* **Dataset entries**
+---+
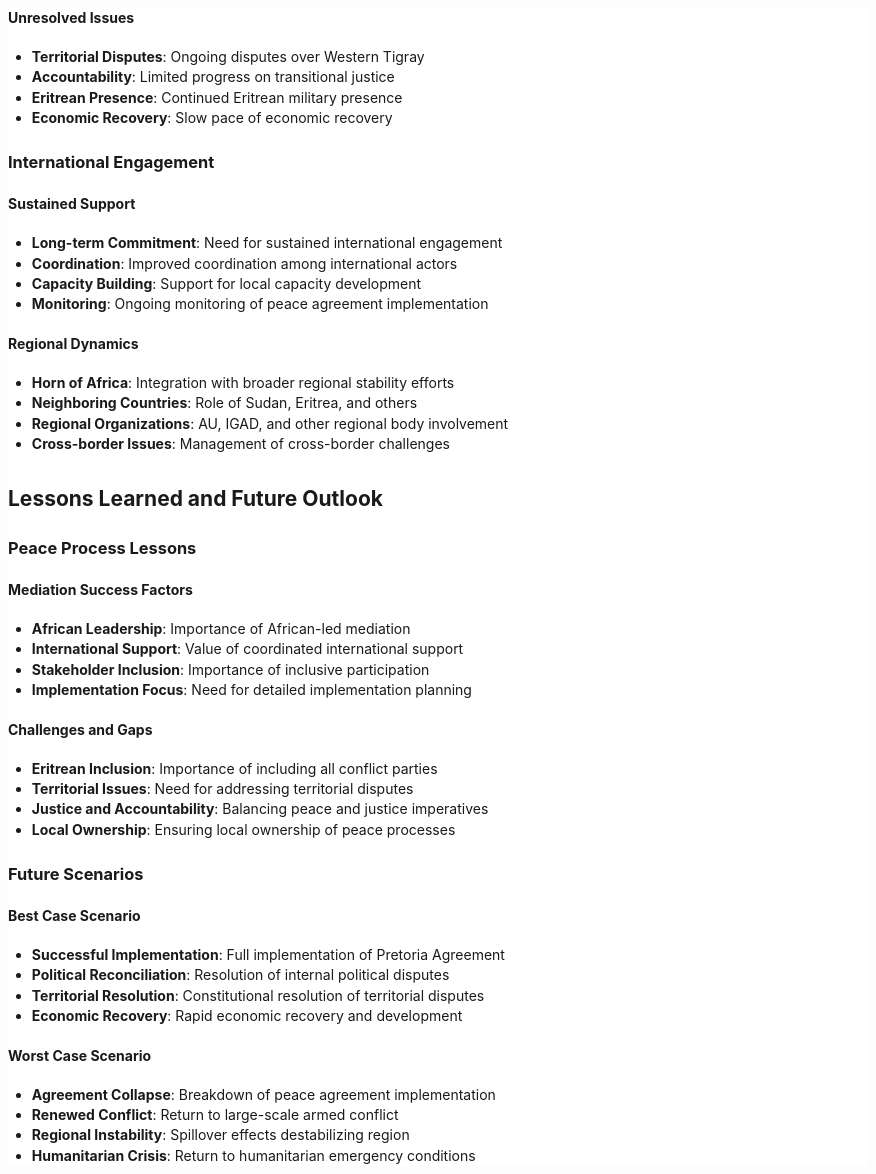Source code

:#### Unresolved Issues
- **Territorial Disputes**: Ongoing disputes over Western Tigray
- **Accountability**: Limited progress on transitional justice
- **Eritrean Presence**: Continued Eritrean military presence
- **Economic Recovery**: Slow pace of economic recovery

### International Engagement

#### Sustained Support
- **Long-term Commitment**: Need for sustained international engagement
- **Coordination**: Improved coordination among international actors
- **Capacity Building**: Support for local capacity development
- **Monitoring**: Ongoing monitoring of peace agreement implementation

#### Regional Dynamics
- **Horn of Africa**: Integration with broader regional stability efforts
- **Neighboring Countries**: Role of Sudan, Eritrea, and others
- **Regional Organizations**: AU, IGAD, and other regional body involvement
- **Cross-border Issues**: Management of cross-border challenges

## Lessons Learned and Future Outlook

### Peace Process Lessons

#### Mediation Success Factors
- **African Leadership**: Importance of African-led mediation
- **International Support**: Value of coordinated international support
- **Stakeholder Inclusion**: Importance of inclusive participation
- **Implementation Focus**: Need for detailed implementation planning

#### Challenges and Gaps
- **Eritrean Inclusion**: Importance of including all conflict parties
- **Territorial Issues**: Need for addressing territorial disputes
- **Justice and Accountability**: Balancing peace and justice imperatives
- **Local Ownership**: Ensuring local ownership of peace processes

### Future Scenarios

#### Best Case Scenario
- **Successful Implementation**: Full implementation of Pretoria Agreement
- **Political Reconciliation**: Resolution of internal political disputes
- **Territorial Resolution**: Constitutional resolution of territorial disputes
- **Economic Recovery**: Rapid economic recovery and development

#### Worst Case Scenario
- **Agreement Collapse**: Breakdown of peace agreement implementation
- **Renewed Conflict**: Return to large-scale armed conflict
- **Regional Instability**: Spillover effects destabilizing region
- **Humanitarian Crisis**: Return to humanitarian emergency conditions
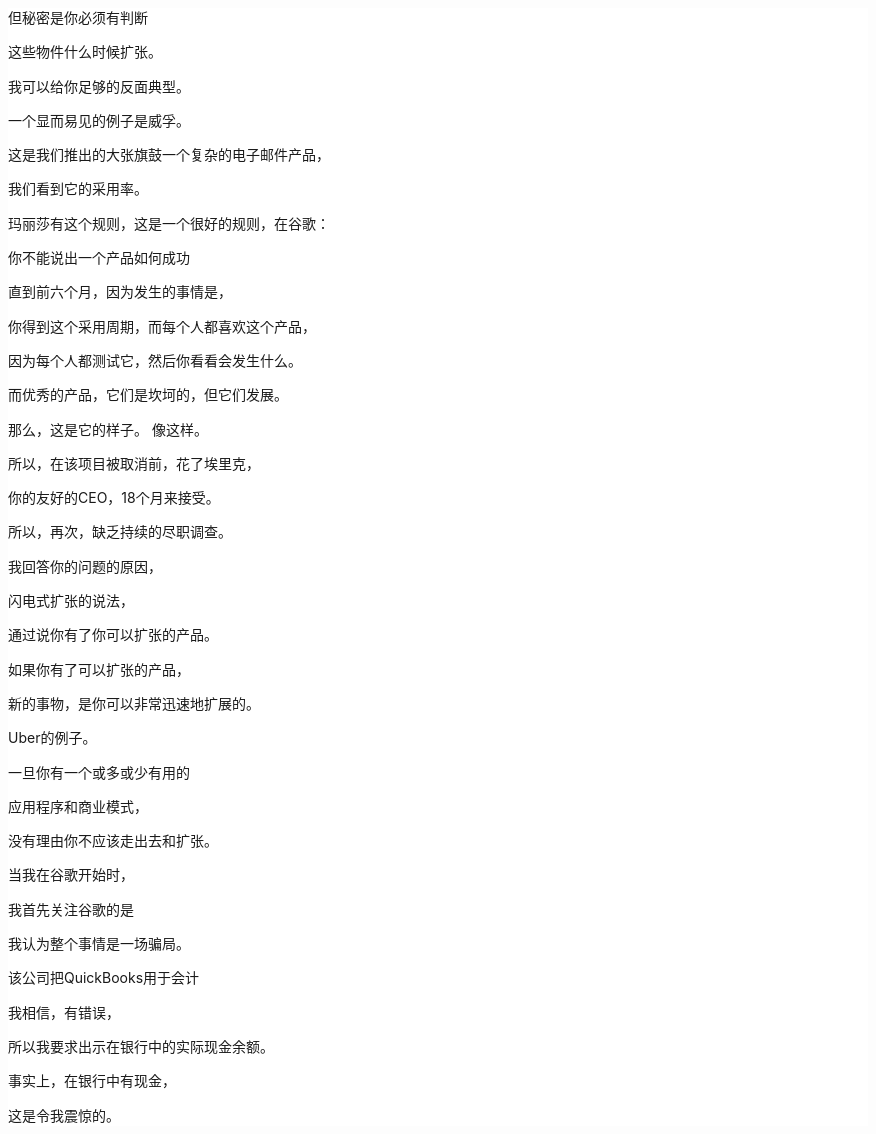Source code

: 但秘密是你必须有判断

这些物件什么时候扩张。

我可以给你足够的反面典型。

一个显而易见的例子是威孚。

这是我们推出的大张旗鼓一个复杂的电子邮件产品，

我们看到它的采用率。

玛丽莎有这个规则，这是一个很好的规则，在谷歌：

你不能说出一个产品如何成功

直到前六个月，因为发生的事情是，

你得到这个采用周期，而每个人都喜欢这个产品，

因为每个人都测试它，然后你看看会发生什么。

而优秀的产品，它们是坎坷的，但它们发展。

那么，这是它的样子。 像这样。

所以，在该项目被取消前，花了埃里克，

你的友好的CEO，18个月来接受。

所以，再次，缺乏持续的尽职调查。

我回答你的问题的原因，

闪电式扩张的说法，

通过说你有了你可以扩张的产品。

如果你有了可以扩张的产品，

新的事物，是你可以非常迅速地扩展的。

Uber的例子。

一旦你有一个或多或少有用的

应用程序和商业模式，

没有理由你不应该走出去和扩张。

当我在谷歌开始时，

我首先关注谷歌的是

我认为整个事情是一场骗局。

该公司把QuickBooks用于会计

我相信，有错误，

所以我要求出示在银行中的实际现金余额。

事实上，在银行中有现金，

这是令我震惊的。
+---+
* **Work to complete**
Where a line in the records above includes the string "Economic", show it.

* **Result of the exercise**
- **Economic Recovery**: Slow pace of economic recovery
- **Economic Recovery**: Rapid economic recovery and development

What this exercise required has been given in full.